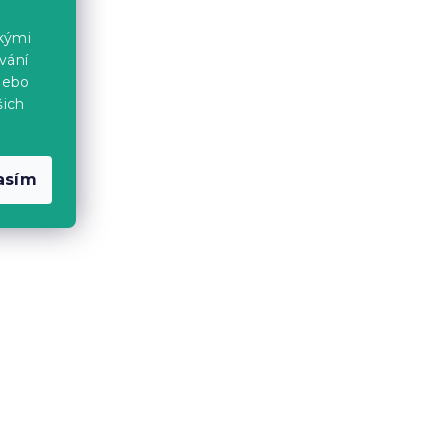
ckými
vání
a
Dětské povlečení MAGIC
nebo
HORSE barevné
šich
Skladem
(>10 ks)
285 Kč
asím
Výhodná sada
-10 % s kódem:
BTS10
a
Šedá sada dětské povlečení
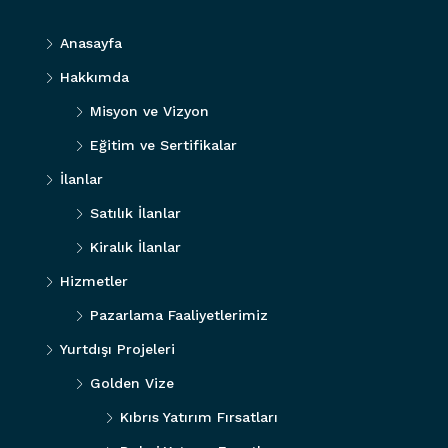
Anasayfa
Hakkımda
Misyon ve Vizyon
Eğitim ve Sertifikalar
İlanlar
Satılık İlanlar
Kiralık İlanlar
Hizmetler
Pazarlama Faaliyetlerimiz
Yurtdışı Projeleri
Golden Vize
Kıbrıs Yatırım Fırsatları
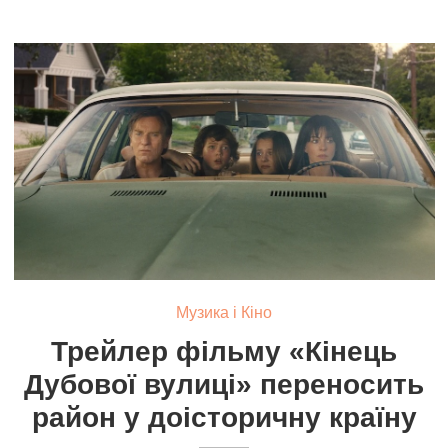
Музика і Кіно
Трейлер фільму «Кінець
Дубової вулиці» переносить
район у доісторичну країну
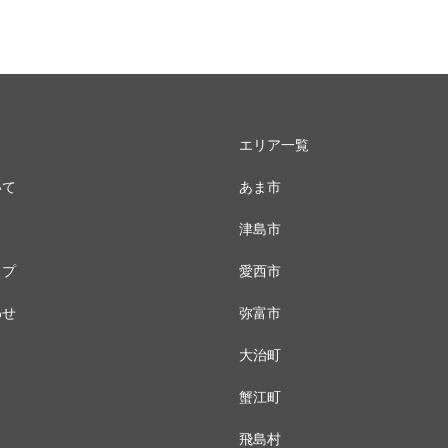
エリア一覧
いて
あま市
津島市
ップ
愛西市
わせ
弥富市
大治町
蟹江町
飛島村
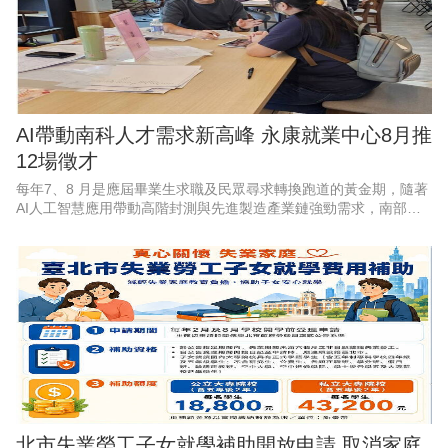
AI帶動南科人才需求新高峰 永康就業中心8月推
12場徵才
每年7、8 月是應屆畢業生求職及民眾尋求轉換跑道的黃金期，隨著
AI人工智慧應用帶動高階封測與先進製造產業鏈強勁需求，南部科
學園區產能持續擴充，周邊供應鏈也出現龐大人力，勞動部勞動力
發展署雲嘉南分署永康
北市失業勞工子女就學補助開放申請 取消家庭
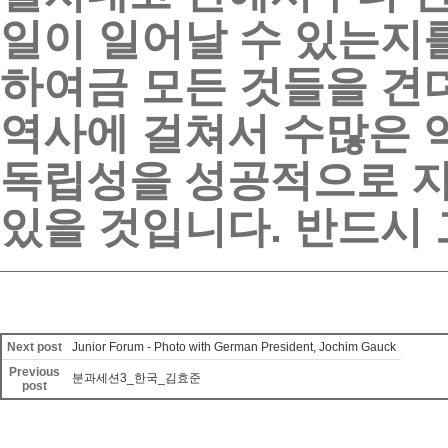
일이
일어날
수
있는지
하여금
모든
것들을
견
역사에
걸쳐서
수많은
독립성을
성공적으로
있을
것입니다
.
반드시
Next post
Junior Forum - Photo with German President, Jochim Gauck
Previous
분과세션3_한국_김효준
post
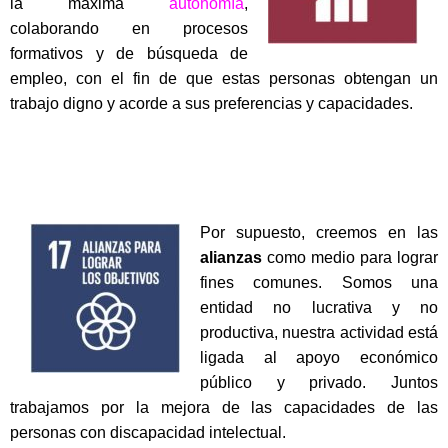
la máxima
autonomía
,
colaborando en procesos
formativos y de búsqueda de
empleo, con el fin de que estas personas obtengan un
trabajo digno y acorde a sus preferencias y capacidades.
Por supuesto, creemos en las
alianzas
como medio para lograr
fines comunes. Somos una
entidad no lucrativa y no
productiva, nuestra actividad está
ligada al apoyo económico
público y privado. Juntos
trabajamos por la mejora de las capacidades de las
personas con discapacidad intelectual.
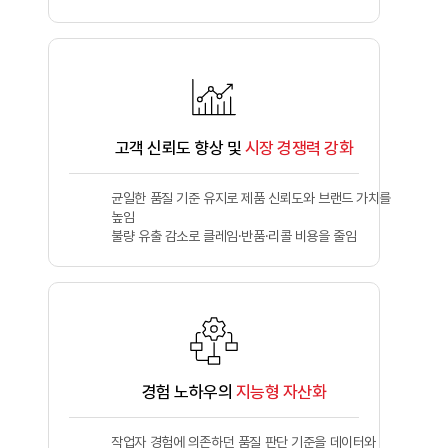
고객 신뢰도 향상 및
시장 경쟁력 강화
균일한 품질 기준 유지로 제품 신뢰도와 브랜드 가치를
높임
불량 유출 감소로 클레임·반품·리콜 비용을 줄임
경험 노하우의
지능형 자산화
작업자 경험에 의존하던 품질 판단 기준을 데이터와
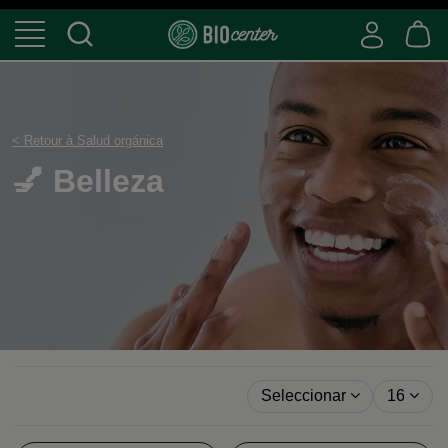
< Retour à Salud orgánica
💅 Belleza
Seleccionar
16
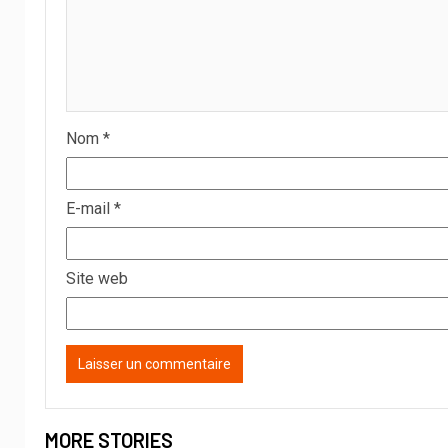
Nom
*
E-mail
*
Site web
MORE STORIES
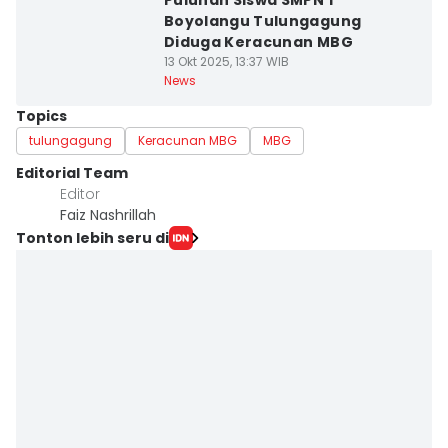
Puluhan Siswa SMPN 1
Boyolangu Tulungagung
Diduga Keracunan MBG
13 Okt 2025, 13:37 WIB
News
Topics
tulungagung
Keracunan MBG
MBG
Editorial Team
Editor
Faiz Nashrillah
Tonton lebih seru di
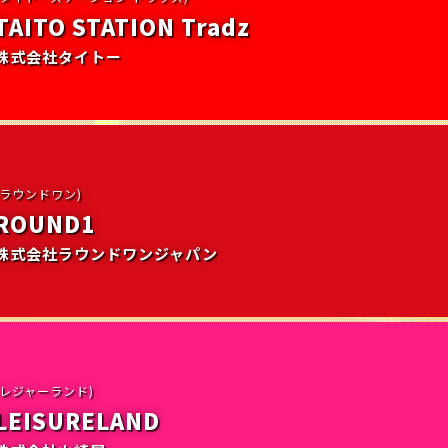
TAITO STATION Tradz
株式会社タイトー
(ラウンドワン)
ROUND1
株式会社ラウンドワンジャパン
(レジャーランド)
LEISURELAND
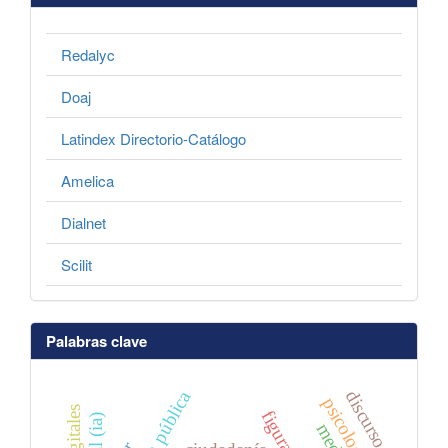
Redalyc
Doaj
Latindex Directorio-Catálogo
Amelica
Dialnet
Scilit
Palabras clave
discurso
psicología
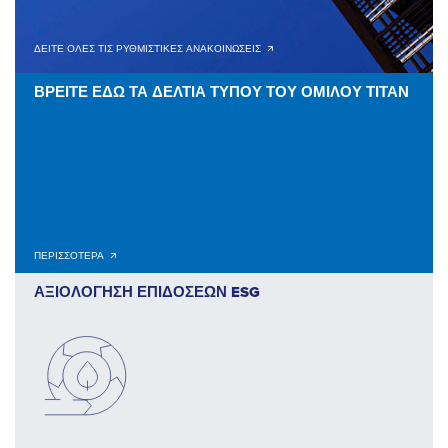
ΔΕΙΤΕ ΟΛΕΣ ΤΙΣ ΡΥΘΜΙΣΤΙΚΕΣ ΑΝΑΚΟΙΝΩΣΕΙΣ 🡭
ΒΡΕΙΤΕ ΕΔΩ ΤΑ ΔΕΛΤΙΑ ΤΥΠΟΥ ΤΟΥ ΟΜΙΛΟΥ ΤΙΤΑΝ
ΠΕΡΙΣΣΟΤΕΡΑ 🡭
ΑΞΙΟΛΟΓΗΣΗ ΕΠΙΔΟΣΕΩΝ ESG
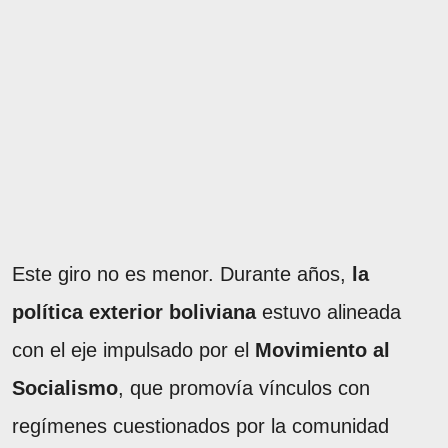
Este giro no es menor. Durante años,
la
política exterior boliviana
estuvo alineada
con el eje impulsado por el
Movimiento al
Socialismo
, que promovía vínculos con
regímenes cuestionados por la comunidad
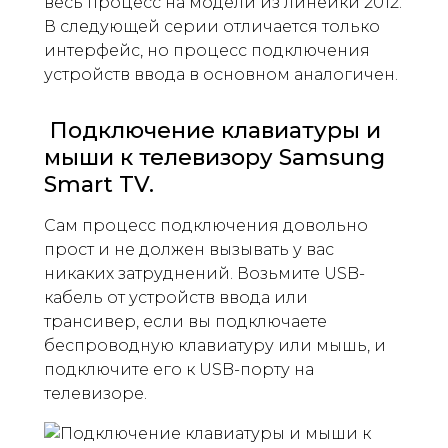
весь процесс на модели из линейки 2012.
В следующей серии отличается только
интерфейс, но процесс подключения
устройств ввода в основном аналогичен.
Подключение клавиатуры и
мыши к телевизору Samsung
Smart TV.
Сам процесс подключения довольно
прост и не должен вызывать у вас
никаких затруднений. Возьмите USB-
кабель от устройств ввода или
трансивер, если вы подключаете
беспроводную клавиатуру или мышь, и
подключите его к USB-порту на
телевизоре.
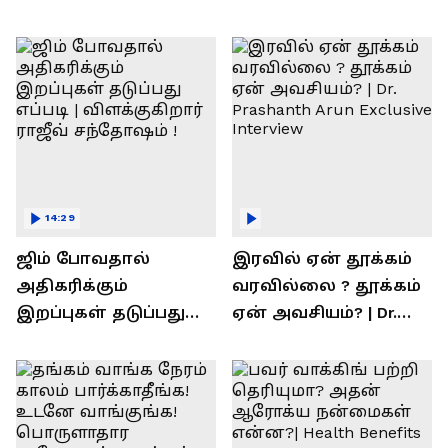
14:29
ஜிம் போவதால்
இரவில் ஏன் தூக்கம்
அதிகரிக்கும்
வரவில்லை ? தூக்கம்
இறப்புகள் தடுப்பது
ஏன் அவசியம்? | Dr.
எப்படி | விளக்குகிறார்
Prashanth Arun Exclusive
ராஜீவ் சந்தோஷம் !
Interview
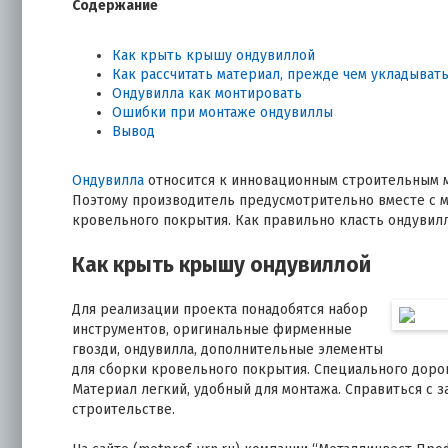
Содержание
Как крыть крышу ондувиллой
Как рассчитать материал, прежде чем укладыват
Ондувилла как монтировать
Ошибки при монтаже ондувиллы
Вывод
Ондувилла
относится к инновационным строительным ма
Поэтому производитель предусмотрительно вместе с 
кровельного покрытия. Как правильно класть ондувил
Как крыть крышу ондувиллой
Для реализации проекта понадобятся набор
инструментов, оригинальные фирменные
гвозди, ондувилла, дополнительные элементы
для сборки кровельного покрытия. Специального доро
Материал легкий, удобный для монтажа. Справиться с 
строительстве.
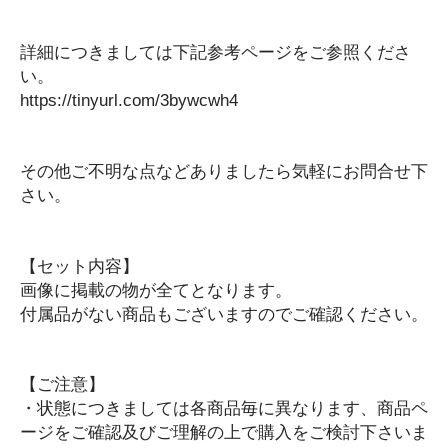
ケーブル類
スピーカー類
詳細につきましては下記参考ページをご参照くださ
い。
その他
https://tinyurl.com/3bywcwh4
ソフトウェア
ハードウェア
キーボード
その他ご不明な点などありましたら気軽にお問合せ下
その他
さい。
マウス
プリンター
【セット内容】
テンキー
画像に掲載の物が全てとなります。
カメラ・映像機器
付属品がない商品もございますのでご確認ください。
ゲームパッド・コントローラー
ヘッドセット・イヤホン
マウスパッド類
【ご注意】
・状態につきましては各商品毎に異なります、商品ペ
外付けメモリー
ージをご確認及びご理解の上で購入をご検討下さいま
まとめ売り・セット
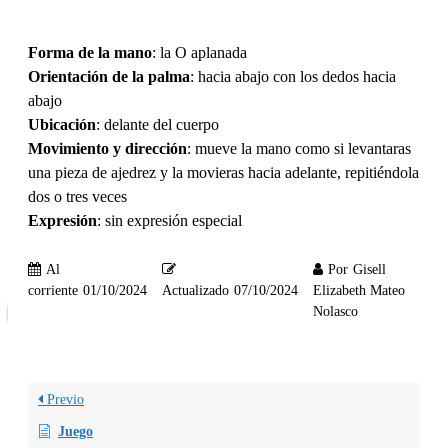
Forma de la mano
: la O aplanada
Orientación de la palma
: hacia abajo con los dedos hacia
abajo
Ubicación
: delante del cuerpo
Movimiento y dirección
: mueve la mano como si levantaras
una pieza de ajedrez y la movieras hacia adelante, repitiéndola
dos o tres veces
Expresión
: sin expresión especial
Al
Por
Gisell
corriente
01/10/2024
Actualizado
07/10/2024
Elizabeth Mateo
Nolasco
Previo
Juego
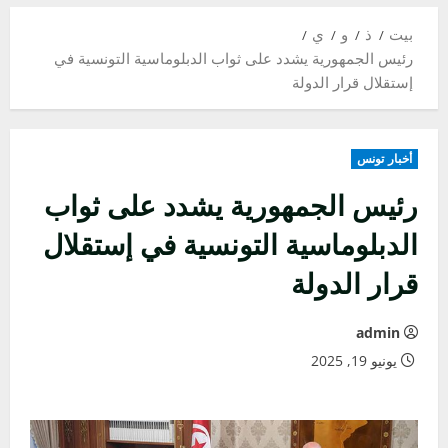
بيت
ذ
و
ي
رئيس الجمهورية يشدد على ثواب الدبلوماسية التونسية في
إستقلال قرار الدولة
أخبار تونس
رئيس الجمهورية يشدد على ثواب
الدبلوماسية التونسية في إستقلال
قرار الدولة
admin
يونيو 19, 2025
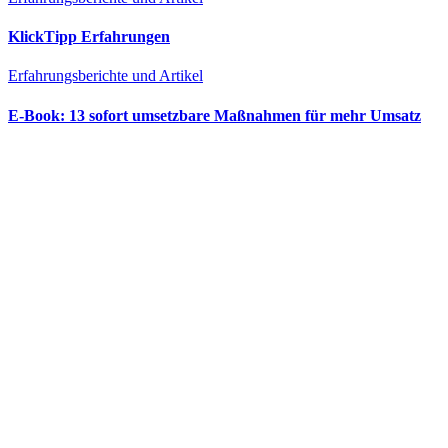
KlickTipp Erfahrungen
Erfahrungsberichte und Artikel
E‑Book: 13 sofort umsetzbare Maßnahmen für mehr Umsatz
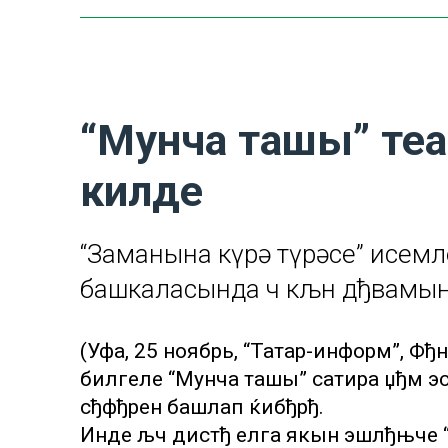
“Мунча ташы” те
килде
“Заманына күрә түрәсе” исем
башкаласында өч кљн дђвамын
(Уфа, 25 ноябрь, “Татар-информ”, Ф
билгеле “Мунча ташы” сатира џђм э
сђфђрен башлап ќибђрђ.
Инде љч дистђ елга якын эшлђњче 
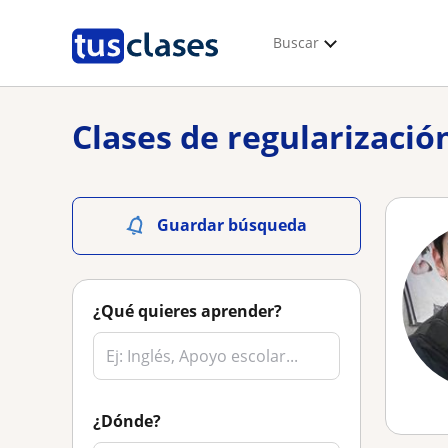
Buscar
Clases de regularizació
Guardar búsqueda
¿Qué quieres aprender?
¿Dónde?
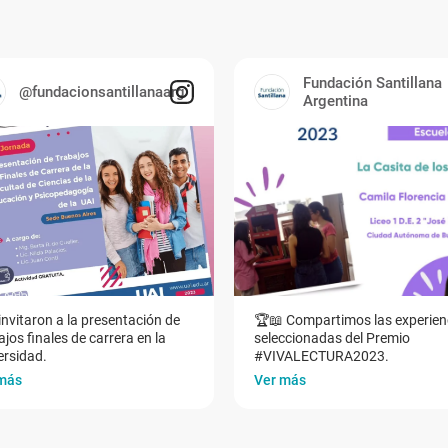
Fundación Santillana
@fundacionsantillanaarg
Argentina
invitaron a la presentación de
🏆📖 Compartimos las experien
jos finales de carrera en la
seleccionadas del Premio
ersidad.
#VIVALECTURA2023.
más
Ver más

━━━━━━━━━━

• **Problem requirements**
Exactly as written, restate all of the data, leaving out the images.

• **Exercise response**
ckými
vání
a
Dětské povlečení MAGIC
nebo
HORSE barevné
šich
Skladem
(>10 ks)
285 Kč
asím
Výhodná sada
-10 % s kódem:
BTS10
a
Šedá sada dětské povlečení
Anasayfa
Hakkımda
Misyon ve Vizyon
Eğitim ve Sertifikalar
İlanlar
Satılık İlanlar
Kiralık İlanlar
Hizmetler
Pazarlama Faaliyetlerimiz
Yurtdışı Projeleri
Golden Vize
Kıbrıs Yatırım Fırsatları
Музика і Кіно
Трейлер фільму «Кінець
Дубової вулиці» переносить
район у доісторичну країну
エリア一覧
いて
あま市
津島市
ップ
愛西市
わせ
弥富市
大治町
蟹江町
飛島村
AI帶動南科人才需求新高峰 永康就業中心8月推
12場徵才
每年7、8 月是應屆畢業生求職及民眾尋求轉換跑道的黃金期，隨著
AI人工智慧應用帶動高階封測與先進製造產業鏈強勁需求，南部科
學園區產能持續擴充，周邊供應鏈也出現龐大人力，勞動部勞動力
發展署雲嘉南分署永康
北市失業勞工子女就學補助開放申請 取消家庭
일이
일어날
수
있는지
하여금
모든
것들을
견
역사에
걸쳐서
수많은
독립성을
성공적으로
있을
것입니다
.
반드시
Next post
Junior Forum - Photo with German President, Jochim Gauck
Previous
분과세션3_한국_김효준
post
la máxima
autonomía
,
colaborando en procesos
formativos y de búsqueda de
empleo, con el fin de que estas personas obtengan un
trabajo digno y acorde a sus preferencias y capacidades.
Por supuesto, creemos en las
alianzas
como medio para lograr
fines comunes. Somos una
entidad no lucrativa y no
productiva, nuestra actividad está
ligada al apoyo económico
público y privado. Juntos
trabajamos por la mejora de las capacidades de las
personas con discapacidad intelectual.
고객 신뢰도 향상 및
시장 경쟁력 강화
균일한 품질 기준 유지로 제품 신뢰도와 브랜드 가치를
높임
불량 유출 감소로 클레임·반품·리콜 비용을 줄임
경험 노하우의
지능형 자산화
작업자 경험에 의존하던 품질 판단 기준을 데이터와
< Retour à Salud orgánica
💅 Belleza
Seleccionar
16
Nom
*
E-mail
*
Site web
MORE STORIES
Puluhan Siswa SMPN 1
Boyolangu Tulungagung
Diduga Keracunan MBG
13 Okt 2025, 13:37 WIB
News
Topics
tulungagung
Keracunan MBG
MBG
Editorial Team
Editor
Faiz Nashrillah
Tonton lebih seru di
TAITO STATION Tradz
株式会社タイトー
(ラウンドワン)
ROUND1
株式会社ラウンドワンジャパン
(レジャーランド)
LEISURELAND
Redalyc
Doaj
Latindex Directorio-Catálogo
Amelica
Dialnet
Scilit
Palabras clave
discurso
psicología
ΔΕΙΤΕ ΟΛΕΣ ΤΙΣ ΡΥΘΜΙΣΤΙΚΕΣ ΑΝΑΚΟΙΝΩΣΕΙΣ 🡭
ΒΡΕΙΤΕ ΕΔΩ ΤΑ ΔΕΛΤΙΑ ΤΥΠΟΥ ΤΟΥ ΟΜΙΛΟΥ ΤΙΤΑΝ
ΠΕΡΙΣΣΟΤΕΡΑ 🡭
ΑΞΙΟΛΟΓΗΣΗ ΕΠΙΔΟΣΕΩΝ ESG
Este giro no es menor. Durante años,
la
política exterior boliviana
estuvo alineada
con el eje impulsado por el
Movimiento al
Socialismo
, que promovía vínculos con
regímenes cuestionados por la comunidad
весь процесс на модели из линейки 2012.
В следующей серии отличается только
интерфейс, но процесс подключения
устройств ввода в основном аналогичен.
Подключение клавиатуры и
мыши к телевизору Samsung
Smart TV.
Сам процесс подключения довольно
прост и не должен вызывать у вас
никаких затруднений. Возьмите USB-
кабель от устройств ввода или
трансивер, если вы подключаете
беспроводную клавиатуру или мышь, и
подключите его к USB-порту на
телевизоре.
14:29
ஜிம் போவதால்
இரவில் ஏன் தூக்கம்
அதிகரிக்கும்
வரவில்லை ? தூக்கம்
இறப்புகள் தடுப்பது
ஏன் அவசியம்? | Dr.
எப்படி | விளக்குகிறார்
Prashanth Arun Exclusive
ராஜீவ் சந்தோஷம் !
Interview
Содержание
Как крыть крышу ондувиллой
Как рассчитать материал, прежде чем укладыват
Ондувилла как монтировать
Ошибки при монтаже ондувиллы
Вывод
Ондувилла
относится к инновационным строительным ма
Поэтому производитель предусмотрительно вместе с 
кровельного покрытия. Как правильно класть ондувил
Как крыть крышу ондувиллой
Для реализации проекта понадобятся набор
инструментов, оригинальные фирменные
гвозди, ондувилла, дополнительные элементы
для сборки кровельного покрытия. Специального доро
Материал легкий, удобный для монтажа. Справиться с 
строительстве.
ケーブル類
スピーカー類
詳細につきましては下記参考ページをご参照くださ
い。
その他
https://tinyurl.com/3bywcwh4
ソフトウェア
ハードウェア
キーボード
その他ご不明な点などありましたら気軽にお問合せ下
その他
さい。
マウス
プリンター
【セット内容】
テンキー
画像に掲載の物が全てとなります。
カメラ・映像機器
付属品がない商品もございますのでご確認ください。
ゲームパッド・コントローラー
ヘッドセット・イヤホン
マウスパッド類
【ご注意】
・状態につきましては各商品毎に異なります、商品ペ
外付けメモリー
ージをご確認及びご理解の上で購入をご検討下さいま
まとめ売り・セット
Forma de la mano
: la O aplanada
Orientación de la palma
: hacia abajo con los dedos hacia
abajo
Ubicación
: delante del cuerpo
Movimiento y dirección
: mueve la mano como si levantaras
una pieza de ajedrez y la movieras hacia adelante, repitiéndola
dos o tres veces
Expresión
: sin expresión especial
Al
Por
Gisell
corriente
01/10/2024
Actualizado
07/10/2024
Elizabeth Mateo
Nolasco
Previo
Juego
بيت
ذ
و
ي
رئيس الجمهورية يشدد على ثواب الدبلوماسية التونسية في
إستقلال قرار الدولة
أخبار تونس
رئيس الجمهورية يشدد على ثواب
الدبلوماسية التونسية في إستقلال
قرار الدولة
admin
يونيو 19, 2025
KlickTipp Erfahrungen
Erfahrungsberichte und Artikel
E‑Book: 13 sofort umsetzbare Maßnahmen für mehr Umsatz
“Мунча ташы” те
килде
“Заманына күрә түрәсе” исем
башкаласында өч кљн дђвамын
(Уфа, 25 ноябрь, “Татар-информ”, Ф
билгеле “Мунча ташы” сатира џђм э
сђфђрен башлап ќибђрђ.
Инде љч дистђ елга якын эшлђњче 
Buscar
Clases de regularizació
Guardar búsqueda
¿Qué quieres aprender?
¿Dónde?
Fundación Santillana
@fundacionsantillanaarg
Argentina
invitaron a la presentación de
🏆📖 Compartimos las experien
jos finales de carrera en la
seleccionadas del Premio
ersidad.
#VIVALECTURA2023.
más
Ver más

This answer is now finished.